=== Assignment ===
All that is wanted is the exact lines from the first line of the data below through the line with "2: (401, 99)", both ends included, with pictures omitted.

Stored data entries
#####

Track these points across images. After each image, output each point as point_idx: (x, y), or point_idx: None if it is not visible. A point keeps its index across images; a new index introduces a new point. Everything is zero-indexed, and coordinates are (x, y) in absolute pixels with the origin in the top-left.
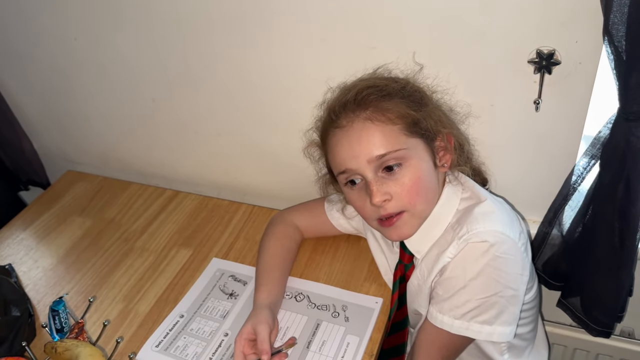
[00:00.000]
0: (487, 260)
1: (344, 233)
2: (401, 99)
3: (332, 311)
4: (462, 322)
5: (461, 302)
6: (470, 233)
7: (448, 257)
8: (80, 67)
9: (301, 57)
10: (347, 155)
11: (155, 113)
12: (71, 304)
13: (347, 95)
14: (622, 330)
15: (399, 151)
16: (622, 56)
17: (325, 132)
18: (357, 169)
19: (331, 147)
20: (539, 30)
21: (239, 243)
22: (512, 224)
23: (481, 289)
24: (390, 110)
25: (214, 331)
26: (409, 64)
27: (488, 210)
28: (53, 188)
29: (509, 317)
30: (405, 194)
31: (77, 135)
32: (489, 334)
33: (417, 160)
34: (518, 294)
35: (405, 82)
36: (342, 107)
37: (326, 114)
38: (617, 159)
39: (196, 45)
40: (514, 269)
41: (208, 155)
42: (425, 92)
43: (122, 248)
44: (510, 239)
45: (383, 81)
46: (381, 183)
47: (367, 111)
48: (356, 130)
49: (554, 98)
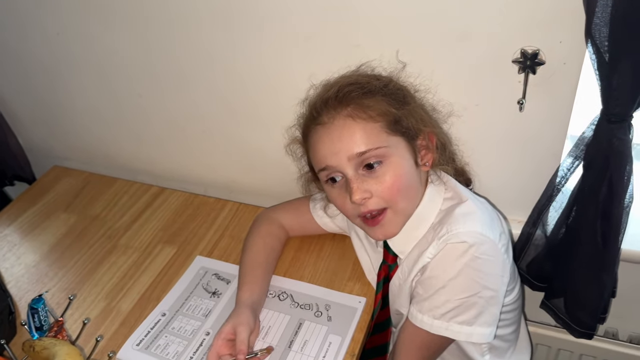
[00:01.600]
0: (466, 261)
1: (329, 232)
2: (383, 96)
3: (315, 310)
4: (441, 322)
5: (440, 302)
6: (450, 233)
7: (428, 257)
8: (64, 62)
9: (286, 55)
10: (327, 152)
11: (141, 109)
12: (53, 301)
13: (329, 92)
14: (606, 331)
15: (379, 149)
16: (604, 58)
17: (307, 129)
18: (337, 165)
19: (312, 144)
20: (524, 30)
21: (223, 241)
22: (492, 225)
23: (460, 289)
24: (371, 108)
25: (195, 330)
26: (393, 62)
27: (469, 210)
28: (38, 183)
29: (488, 318)
30: (385, 191)
31: (63, 131)
32: (469, 335)
33: (398, 158)
34: (497, 295)
35: (388, 79)
36: (323, 104)
37: (308, 111)
38: (600, 161)
39: (183, 42)
40: (494, 269)
41: (194, 151)
42: (407, 91)
43: (106, 245)
44: (490, 240)
45: (365, 78)
46: (361, 181)
47: (348, 108)
48: (337, 127)
49: (538, 98)
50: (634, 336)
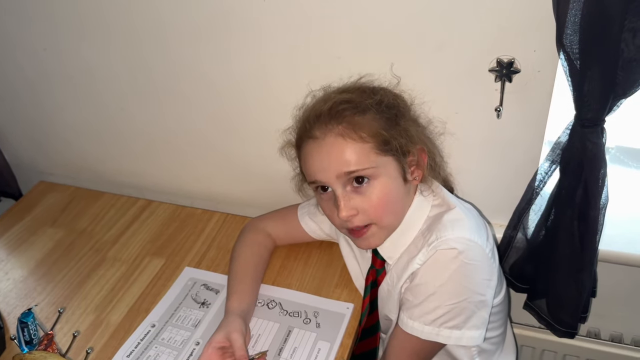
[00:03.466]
0: (455, 267)
1: (317, 239)
2: (376, 114)
3: (304, 318)
4: (432, 328)
5: (431, 309)
6: (439, 240)
7: (417, 263)
8: (50, 77)
9: (268, 68)
10: (317, 168)
11: (124, 123)
12: (42, 315)
13: (323, 107)
14: (588, 331)
15: (367, 169)
16: (575, 65)
17: (300, 139)
18: (326, 182)
19: (304, 155)
20: (499, 40)
21: (211, 252)
22: (479, 230)
23: (450, 295)
24: (363, 128)
25: (185, 340)
26: (382, 74)
27: (457, 217)
28: (25, 199)
29: (477, 322)
30: (372, 210)
31: (48, 146)
32: (458, 339)
33: (386, 178)
34: (486, 298)
35: (383, 96)
36: (316, 118)
37: (301, 122)
38: (575, 164)
39: (164, 56)
40: (482, 274)
41: (179, 164)
42: (400, 108)
43: (94, 258)
44: (478, 246)
45: (359, 96)
46: (349, 198)
47: (340, 126)
48: (327, 145)
49: (515, 105)
50: (615, 335)
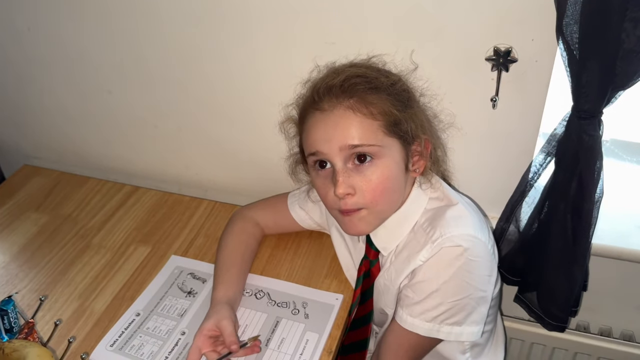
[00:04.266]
0: (460, 264)
1: (306, 229)
2: (388, 95)
3: (292, 308)
4: (433, 324)
5: (433, 306)
6: (444, 237)
7: (420, 260)
8: (33, 59)
9: (260, 54)
10: (320, 138)
11: (111, 106)
12: (24, 303)
13: (335, 80)
14: (577, 325)
15: (373, 146)
16: (574, 55)
17: (305, 112)
18: (327, 153)
19: (307, 127)
20: (496, 28)
21: (199, 240)
22: (482, 226)
23: (453, 292)
24: (374, 105)
25: (170, 330)
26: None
27: (460, 213)
28: (8, 183)
29: (477, 317)
30: (369, 191)
31: (32, 129)
32: (458, 335)
33: (389, 160)
34: (486, 294)
35: (397, 79)
36: (326, 91)
37: (309, 94)
38: (571, 156)
39: (152, 38)
40: (484, 271)
41: (168, 150)
42: (413, 94)
43: (78, 245)
44: (482, 242)
45: (374, 73)
46: (348, 175)
47: (350, 100)
48: (335, 116)
49: (511, 95)
50: (604, 329)
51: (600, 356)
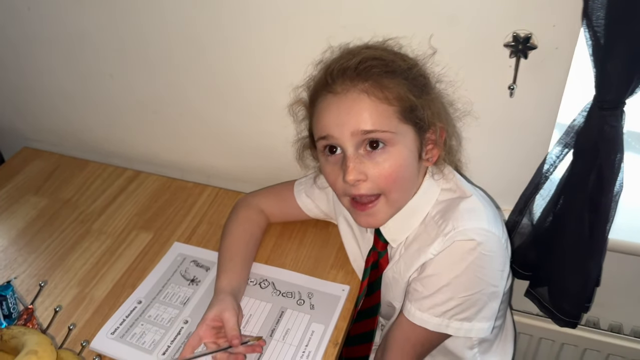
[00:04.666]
0: (472, 259)
1: (312, 218)
2: (404, 79)
3: (298, 299)
4: (442, 319)
5: (443, 300)
6: (456, 231)
7: (431, 253)
8: (33, 39)
9: (267, 37)
10: (332, 122)
11: (113, 89)
12: (22, 288)
13: (350, 62)
14: (587, 320)
15: (386, 133)
16: (600, 42)
17: (317, 94)
18: (338, 138)
19: (319, 110)
20: (516, 13)
21: (202, 227)
22: (496, 220)
23: (464, 287)
24: (390, 89)
25: (173, 318)
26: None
27: (473, 206)
28: (7, 165)
29: (488, 313)
30: (381, 178)
31: (32, 111)
32: (468, 331)
33: (403, 148)
34: (498, 290)
35: (413, 63)
36: (340, 73)
37: (322, 75)
38: (591, 148)
39: (155, 20)
40: (497, 265)
41: (170, 135)
42: (429, 80)
43: (78, 230)
44: (496, 236)
45: (390, 56)
46: (359, 161)
47: (365, 83)
48: (349, 100)
49: (529, 84)
50: (614, 325)
51: (610, 353)
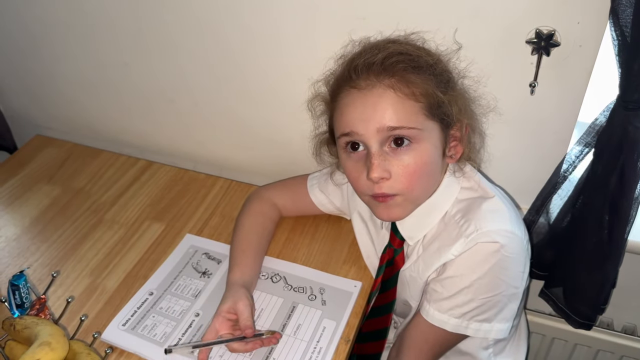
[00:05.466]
0: (495, 261)
1: (325, 213)
2: (431, 75)
3: (309, 294)
4: (461, 320)
5: (463, 302)
6: (479, 232)
7: (452, 254)
8: (49, 26)
9: (286, 28)
10: (357, 118)
11: (128, 78)
12: (34, 277)
13: (375, 57)
14: (601, 321)
15: (412, 129)
16: (627, 40)
17: (339, 89)
18: (363, 134)
19: (341, 106)
20: (539, 9)
21: (214, 219)
22: (518, 221)
23: (486, 288)
24: (416, 85)
25: (184, 311)
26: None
27: (497, 207)
28: (20, 153)
29: (507, 314)
30: (405, 176)
31: (45, 99)
32: (487, 332)
33: (428, 145)
34: (519, 291)
35: (438, 58)
36: (365, 68)
37: (345, 70)
38: (613, 149)
39: (172, 7)
40: (519, 267)
41: (184, 125)
42: (452, 75)
43: (90, 220)
44: (519, 238)
45: (416, 51)
46: (384, 158)
47: (392, 79)
48: (375, 96)
49: (551, 81)
50: (628, 326)
51: (623, 354)
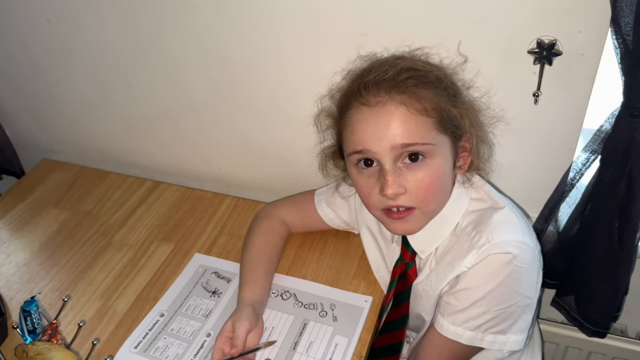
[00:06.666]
0: (508, 272)
1: (333, 228)
2: (440, 89)
3: (320, 310)
4: (476, 333)
5: (478, 314)
6: (492, 243)
7: (465, 266)
8: (52, 50)
9: (289, 45)
10: (370, 136)
11: (132, 99)
12: (45, 301)
13: (385, 74)
14: (614, 328)
15: (426, 145)
16: (629, 48)
17: (348, 105)
18: (377, 152)
19: (352, 123)
20: (540, 19)
21: (222, 238)
22: (530, 231)
23: (500, 300)
24: (428, 100)
25: (196, 331)
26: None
27: (508, 218)
28: (27, 177)
29: (522, 325)
30: (421, 191)
31: (51, 122)
32: (503, 344)
33: (441, 159)
34: (533, 301)
35: (444, 72)
36: (375, 84)
37: (353, 86)
38: (619, 156)
39: (175, 29)
40: (532, 277)
41: (190, 144)
42: (459, 88)
43: (99, 242)
44: (531, 248)
45: (425, 66)
46: (398, 174)
47: (403, 95)
48: (387, 113)
49: (554, 90)
50: None
51: None
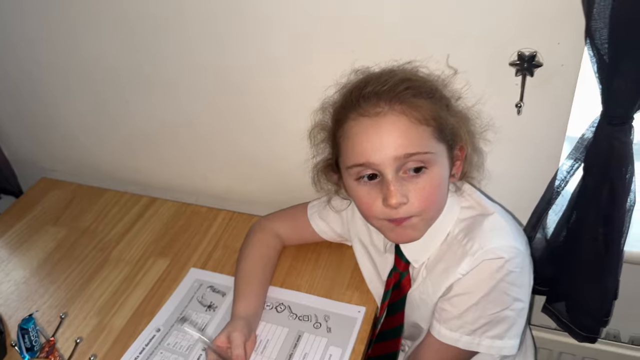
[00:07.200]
0: (501, 276)
1: (326, 240)
2: (435, 99)
3: (314, 322)
4: (473, 337)
5: (473, 319)
6: (484, 250)
7: (460, 273)
8: (48, 70)
9: (281, 60)
10: (371, 148)
11: (128, 116)
12: (43, 319)
13: (384, 85)
14: (607, 333)
15: (427, 154)
16: (604, 59)
17: (345, 117)
18: (379, 164)
19: (351, 135)
20: (520, 32)
21: (217, 252)
22: (520, 236)
23: (493, 304)
24: (426, 109)
25: (192, 345)
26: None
27: (498, 224)
28: (26, 196)
29: (517, 330)
30: (422, 200)
31: (48, 141)
32: (500, 349)
33: (440, 168)
34: (526, 305)
35: (436, 83)
36: (375, 95)
37: (351, 98)
38: (601, 163)
39: (171, 46)
40: (524, 281)
41: (186, 159)
42: (450, 99)
43: (97, 259)
44: (522, 252)
45: (417, 77)
46: (400, 184)
47: (402, 105)
48: (388, 123)
49: (537, 101)
50: (635, 337)
51: None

#####

=== Answer to this exercise ===
Track these points across images. After each image, output each point as point_idx: (x, y), or point_idx: None if it is not visible. A point keeps its index across images; a new index introduces a new point. Everything is zero-indexed, and coordinates are (x, y) in absolute pixels with the origin in the top-left.
[00:00.000]
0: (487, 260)
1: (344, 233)
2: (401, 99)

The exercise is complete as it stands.